Direct Mapping of Higher-Order RNA Interactions by SHAPE-JuMP

  • Biochemistry. 2021 Jun 29;60(25):1971-1982. doi: 10.1021/acs.biochem.1c00270.
Thomas W Christy 1 2 Catherine A Giannetti 1 Gillian Houlihan 3 Matthew J Smola 1 Greggory M Rice 1 Jian Wang 4 Nikolay V Dokholyan 4 5 Alain Laederach 6 Philipp Holliger 3 Kevin M Weeks 1
Affiliations

Affiliations

  • 1 Department of Chemistry, The University of North Carolina at Chapel Hill, Chapel Hill, North Carolina 27599-3290, United States.
  • 2 Curriculum in Bioinformatics and Computational Biology, The University of North Carolina at Chapel Hill, Chapel Hill, North Carolina 27599, United States.
  • 3 MRC Laboratory of Molecular Biology, Francis Crick Avenue, Cambridge CB2 0QH, U.K.
  • 4 Department of Pharmacology and Department of Biochemistry and Molecular Biology, Penn State College of Medicine, Hershey, Pennsylvania 17033, United States.
  • 5 Department of Chemistry and Department of Biomedical Engineering, The Pennsylvania State University, University Park, Pennsylvania 16802, United States.
  • 6 Department of Biology, The University of North Carolina at Chapel Hill, Chapel Hill, North Carolina 27599, United States.
Abstract

Higher-order structure governs function for many RNAs.
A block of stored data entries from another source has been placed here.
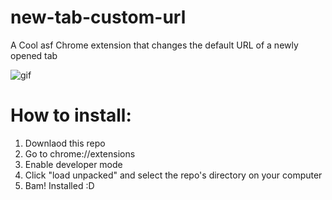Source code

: # new-tab-custom-url
A Cool asf Chrome extension that changes the default URL of a newly opened tab

![gif](https://giphy.com/gifs/gHQXq7uKKr2RLw8sWc)

# How to install:
1. Downlaod this repo
2. Go to chrome://extensions
3. Enable developer mode
4. Click "load unpacked" and select the repo's directory on your computer
5. Bam! Installed :D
However, discerning this structure for large RNA molecules in solution is an unresolved challenge. Here, we present SHAPE-JuMP (selective 2'-hydroxyl acylation analyzed by primer extension and juxtaposed merged pairs) to interrogate through-space RNA tertiary interactions. A bifunctional small molecule is used to chemically link proximal nucleotides in an RNA structure. The RNA cross-link site is then encoded into complementary DNA (cDNA) in a single, direct step using an engineered Reverse Transcriptase that "jumps" across cross-linked nucleotides. The resulting cDNAs contain a deletion relative to the native RNA sequence, which can be detected by sequencing, that indicates the sites of cross-linked nucleotides. SHAPE-JuMP measures RNA tertiary structure proximity concisely across large RNA molecules at nanometer resolution. SHAPE-JuMP is especially effective at measuring interactions in multihelix junctions and loop-to-helix packing, enables modeling of the global fold for RNAs up to several hundred nucleotides in length, facilitates ranking of structural models by consistency with through-space restraints, and is poised to enable solution-phase structural interrogation and modeling of complex RNAs.